__WHAT IS BEING ASKED__:
Please reproduce the passage in the paper summary below from "# A General" to "complexity to O(n^2).", word for word.

__TEXT PROVIDED__:
=== Section Start ===
# A General $\mathcal{O}(n^2)$ Hyper-Parameter Optimization for Gaussian   Process Regression with Cross-Validation and Non-linearly Constrained ADMM

**Authors:** Linning Xu, Feng Yin, Jiawei Zhang, Zhi-Quan Luo, Shuguang Cui

arXiv: 1906.02387 · 2019-06-10

## TL;DR

This paper introduces two novel hyper-parameter optimization schemes for Gaussian process regression that achieve quadratic complexity using cross-validation and ADMM, outperforming traditional methods in accuracy and efficiency.

## Contribution

It proposes general-purpose GP hyper-parameter training schemes replacing maximum likelihood with cross-validation and gradient descent with ADMM, reducing complexity to O(n^2).

## Key findings

- Schemes demonstrate excellent convergence and accuracy.
- Significant reduction in computational time.
=== Section End ===
__RECORDED DATA__:
=== Section Start ===
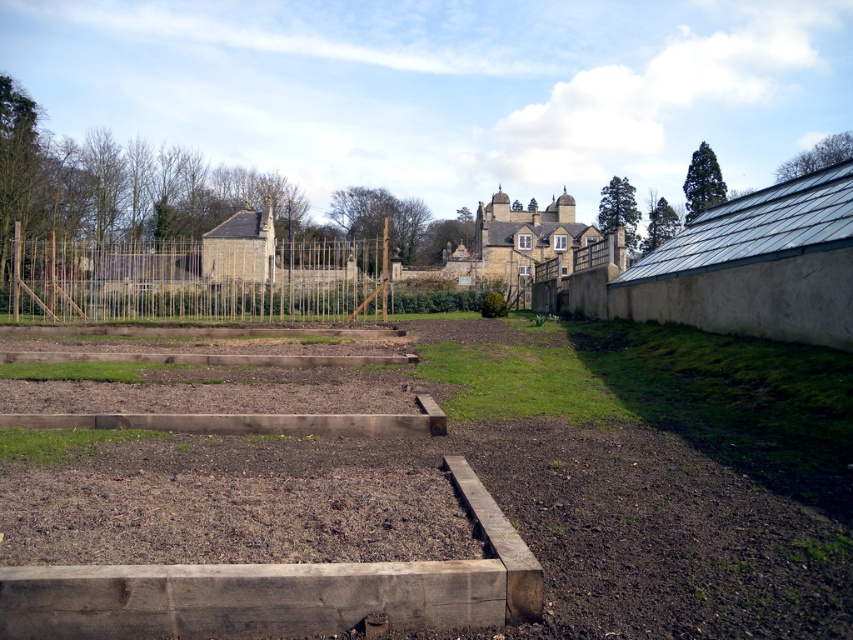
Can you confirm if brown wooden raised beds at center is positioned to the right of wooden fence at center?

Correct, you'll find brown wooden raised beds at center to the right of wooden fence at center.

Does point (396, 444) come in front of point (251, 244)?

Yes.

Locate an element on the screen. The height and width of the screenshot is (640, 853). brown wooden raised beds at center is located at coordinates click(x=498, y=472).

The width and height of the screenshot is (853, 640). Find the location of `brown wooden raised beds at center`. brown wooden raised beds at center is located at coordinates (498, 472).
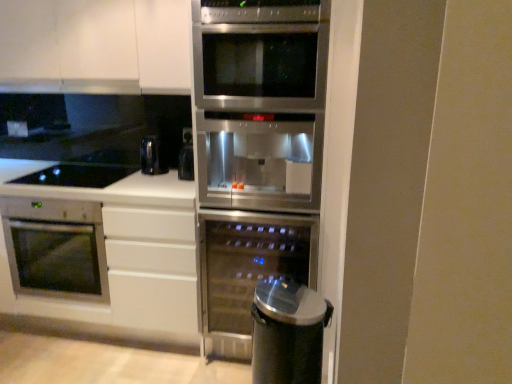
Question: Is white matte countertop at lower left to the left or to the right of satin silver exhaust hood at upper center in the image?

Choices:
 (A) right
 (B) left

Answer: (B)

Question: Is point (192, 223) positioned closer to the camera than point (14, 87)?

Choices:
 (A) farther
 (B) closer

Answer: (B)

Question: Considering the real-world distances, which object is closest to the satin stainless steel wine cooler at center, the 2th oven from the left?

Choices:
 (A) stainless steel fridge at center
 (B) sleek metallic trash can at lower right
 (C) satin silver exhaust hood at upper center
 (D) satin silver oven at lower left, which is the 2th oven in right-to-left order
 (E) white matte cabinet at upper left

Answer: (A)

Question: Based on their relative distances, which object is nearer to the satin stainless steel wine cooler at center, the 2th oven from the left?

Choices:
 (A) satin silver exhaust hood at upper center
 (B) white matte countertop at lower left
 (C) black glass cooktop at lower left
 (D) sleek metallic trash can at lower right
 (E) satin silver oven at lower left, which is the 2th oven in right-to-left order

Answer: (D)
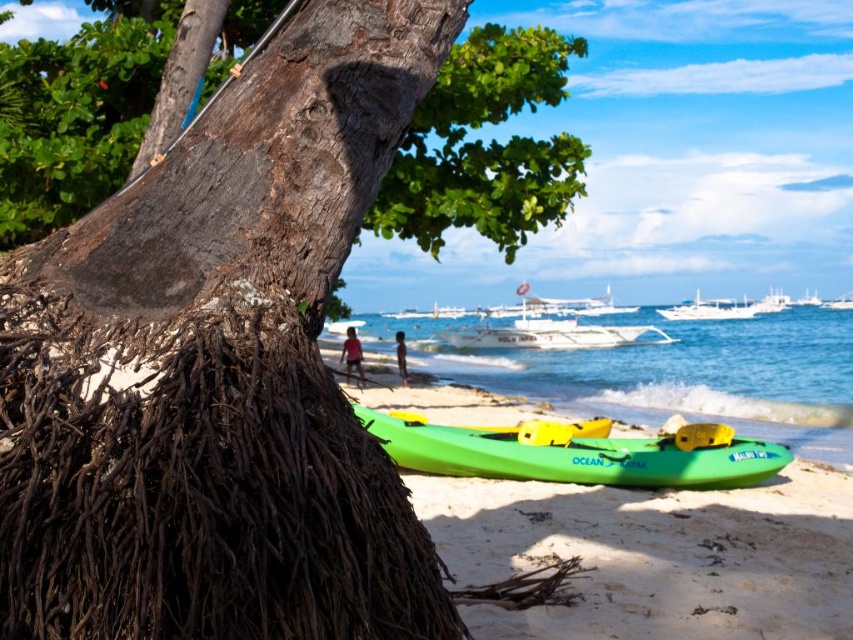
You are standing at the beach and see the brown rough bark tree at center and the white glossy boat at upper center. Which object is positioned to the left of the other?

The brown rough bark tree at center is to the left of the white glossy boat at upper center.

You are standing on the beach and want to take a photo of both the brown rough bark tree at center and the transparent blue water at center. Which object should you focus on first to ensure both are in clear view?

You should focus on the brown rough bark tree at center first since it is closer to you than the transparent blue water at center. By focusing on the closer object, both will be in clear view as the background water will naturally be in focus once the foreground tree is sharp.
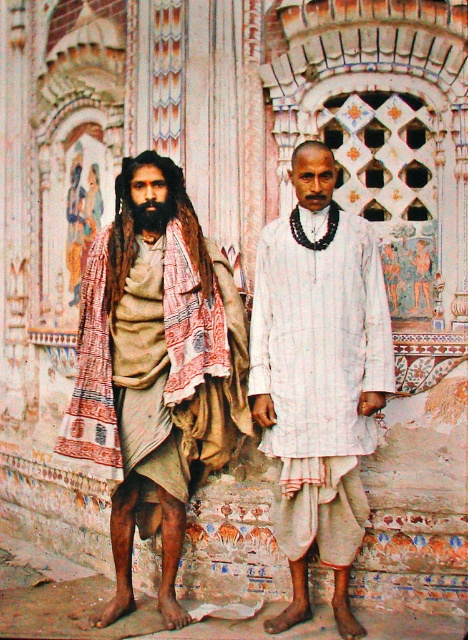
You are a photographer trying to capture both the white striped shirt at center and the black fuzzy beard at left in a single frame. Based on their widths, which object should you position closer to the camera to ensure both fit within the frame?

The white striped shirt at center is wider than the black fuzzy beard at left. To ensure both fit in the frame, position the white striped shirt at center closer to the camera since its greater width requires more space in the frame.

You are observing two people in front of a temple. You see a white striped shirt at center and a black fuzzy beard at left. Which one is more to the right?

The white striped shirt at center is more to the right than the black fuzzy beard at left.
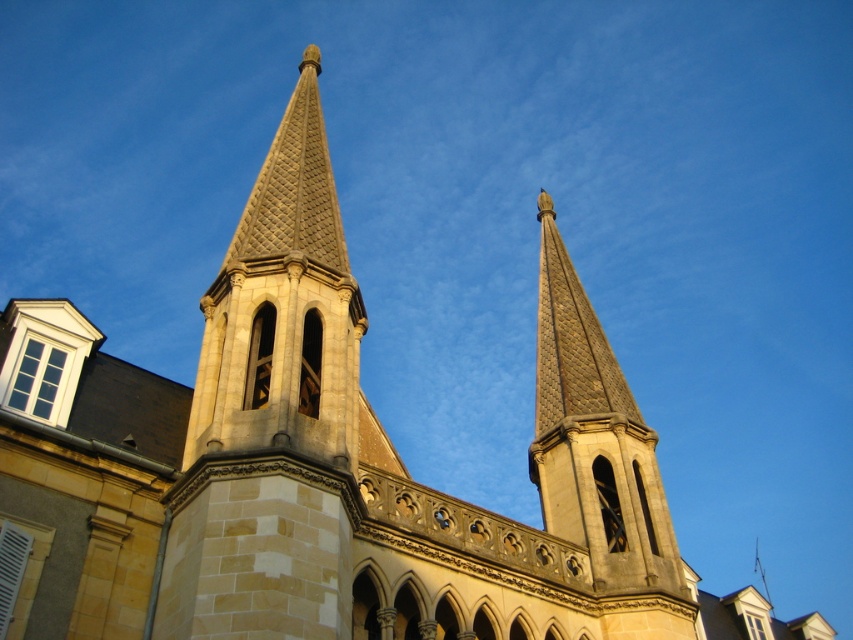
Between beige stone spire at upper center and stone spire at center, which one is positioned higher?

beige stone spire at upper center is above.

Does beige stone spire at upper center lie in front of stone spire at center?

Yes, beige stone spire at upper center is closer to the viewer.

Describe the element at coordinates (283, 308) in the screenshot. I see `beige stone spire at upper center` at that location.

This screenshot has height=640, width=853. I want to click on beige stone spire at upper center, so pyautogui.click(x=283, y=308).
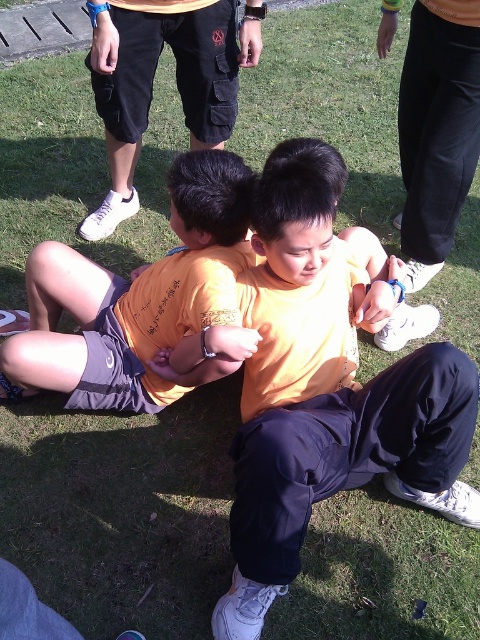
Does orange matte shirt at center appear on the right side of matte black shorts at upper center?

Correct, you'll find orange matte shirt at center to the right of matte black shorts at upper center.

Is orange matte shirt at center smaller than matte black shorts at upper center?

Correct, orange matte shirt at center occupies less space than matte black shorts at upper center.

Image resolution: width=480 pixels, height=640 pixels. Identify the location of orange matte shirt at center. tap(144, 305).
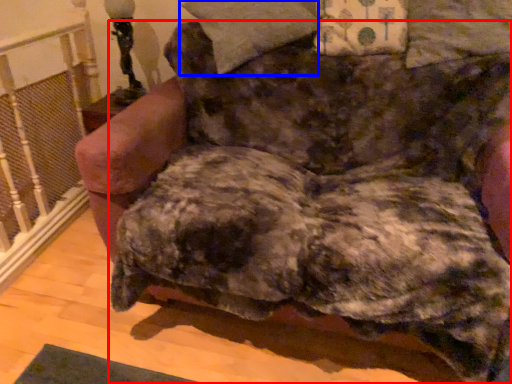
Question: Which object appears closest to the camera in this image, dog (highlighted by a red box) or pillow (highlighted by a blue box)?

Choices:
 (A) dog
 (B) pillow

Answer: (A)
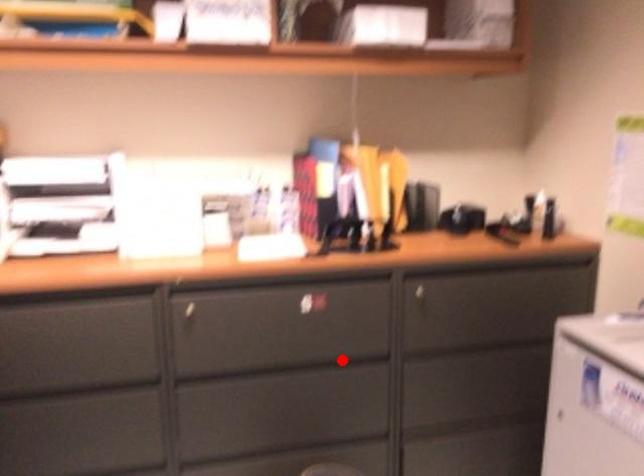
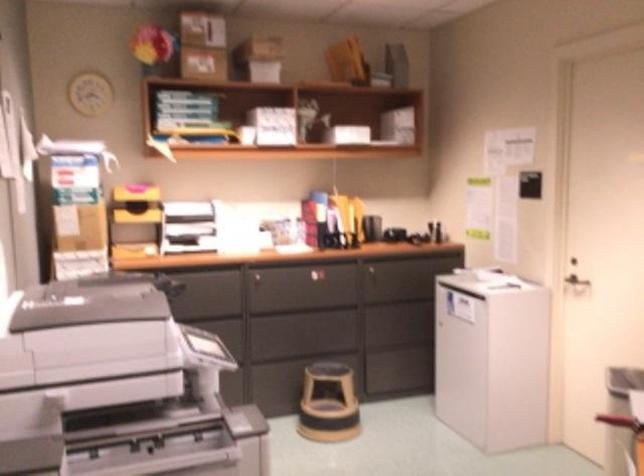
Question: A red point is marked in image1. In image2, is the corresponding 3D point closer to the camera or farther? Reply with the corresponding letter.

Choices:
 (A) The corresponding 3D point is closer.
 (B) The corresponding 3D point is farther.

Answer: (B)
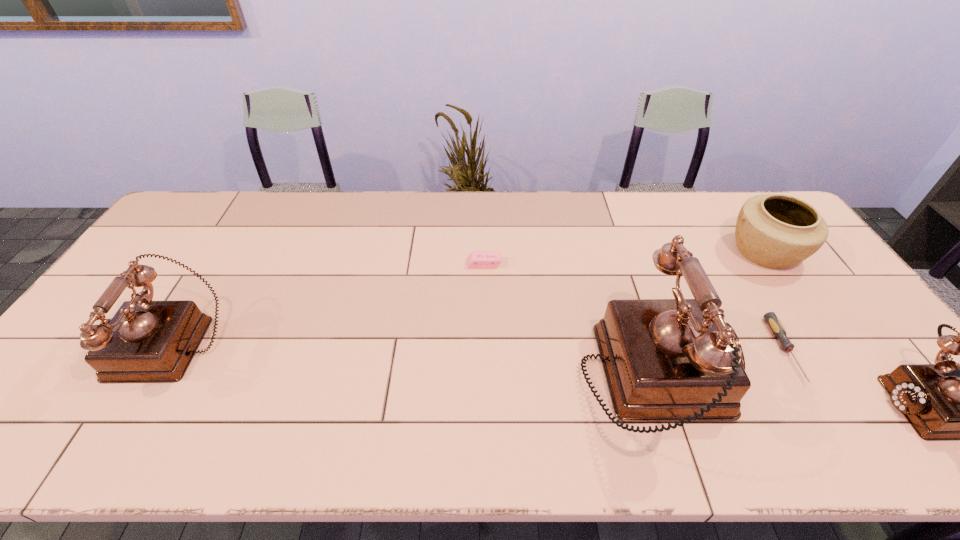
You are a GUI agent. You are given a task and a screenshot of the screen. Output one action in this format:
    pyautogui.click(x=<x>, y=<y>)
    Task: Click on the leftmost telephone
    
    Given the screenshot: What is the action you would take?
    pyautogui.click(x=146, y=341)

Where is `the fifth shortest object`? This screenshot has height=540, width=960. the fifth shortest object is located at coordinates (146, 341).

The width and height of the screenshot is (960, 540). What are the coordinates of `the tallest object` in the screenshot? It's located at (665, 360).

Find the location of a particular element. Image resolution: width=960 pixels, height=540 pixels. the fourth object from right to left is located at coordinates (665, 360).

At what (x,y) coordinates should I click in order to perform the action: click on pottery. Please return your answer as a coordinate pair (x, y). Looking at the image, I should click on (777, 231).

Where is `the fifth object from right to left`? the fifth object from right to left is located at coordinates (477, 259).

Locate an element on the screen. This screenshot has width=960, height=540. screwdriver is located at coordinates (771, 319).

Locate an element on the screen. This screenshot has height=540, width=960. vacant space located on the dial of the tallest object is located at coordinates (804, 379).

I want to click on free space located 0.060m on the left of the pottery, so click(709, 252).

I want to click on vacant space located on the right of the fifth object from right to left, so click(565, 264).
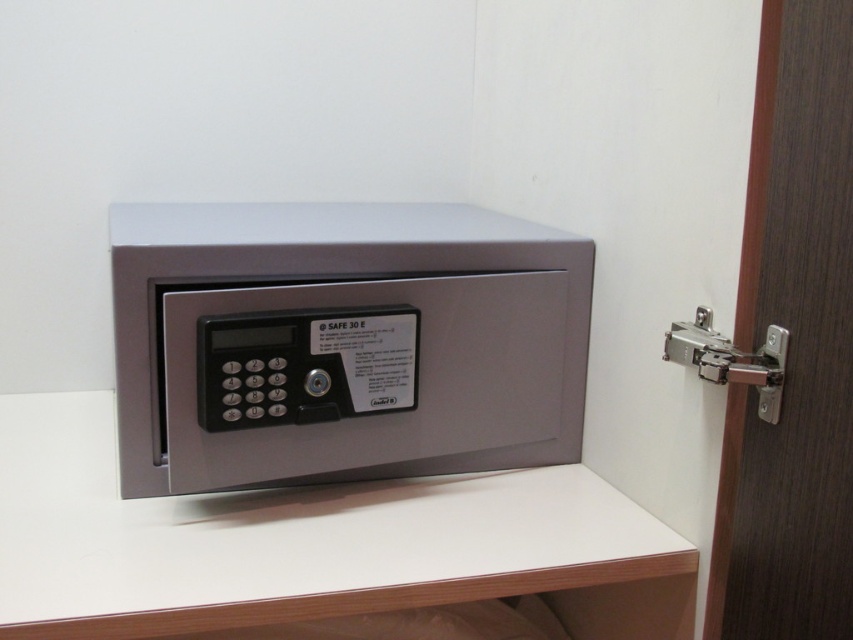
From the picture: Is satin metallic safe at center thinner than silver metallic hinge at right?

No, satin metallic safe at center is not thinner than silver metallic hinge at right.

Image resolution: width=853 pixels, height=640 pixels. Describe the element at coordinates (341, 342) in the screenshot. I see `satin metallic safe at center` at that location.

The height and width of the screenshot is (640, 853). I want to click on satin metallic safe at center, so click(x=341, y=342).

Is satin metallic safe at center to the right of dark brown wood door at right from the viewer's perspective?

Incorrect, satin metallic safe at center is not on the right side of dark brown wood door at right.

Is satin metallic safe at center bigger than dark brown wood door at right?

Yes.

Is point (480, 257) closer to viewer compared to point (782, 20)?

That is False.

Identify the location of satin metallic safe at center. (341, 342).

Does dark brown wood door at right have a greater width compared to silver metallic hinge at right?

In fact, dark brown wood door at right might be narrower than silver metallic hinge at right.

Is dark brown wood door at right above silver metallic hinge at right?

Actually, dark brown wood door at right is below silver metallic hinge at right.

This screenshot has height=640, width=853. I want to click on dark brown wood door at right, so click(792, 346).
=== Section End ===
__TASK ANSWER__:
# A General $\mathcal{O}(n^2)$ Hyper-Parameter Optimization for Gaussian   Process Regression with Cross-Validation and Non-linearly Constrained ADMM

**Authors:** Linning Xu, Feng Yin, Jiawei Zhang, Zhi-Quan Luo, Shuguang Cui

arXiv: 1906.02387 · 2019-06-10

## TL;DR

This paper introduces two novel hyper-parameter optimization schemes for Gaussian process regression that achieve quadratic complexity using cross-validation and ADMM, outperforming traditional methods in accuracy and efficiency.

## Contribution

It proposes general-purpose GP hyper-parameter training schemes replacing maximum likelihood with cross-validation and gradient descent with ADMM, reducing complexity to O(n^2).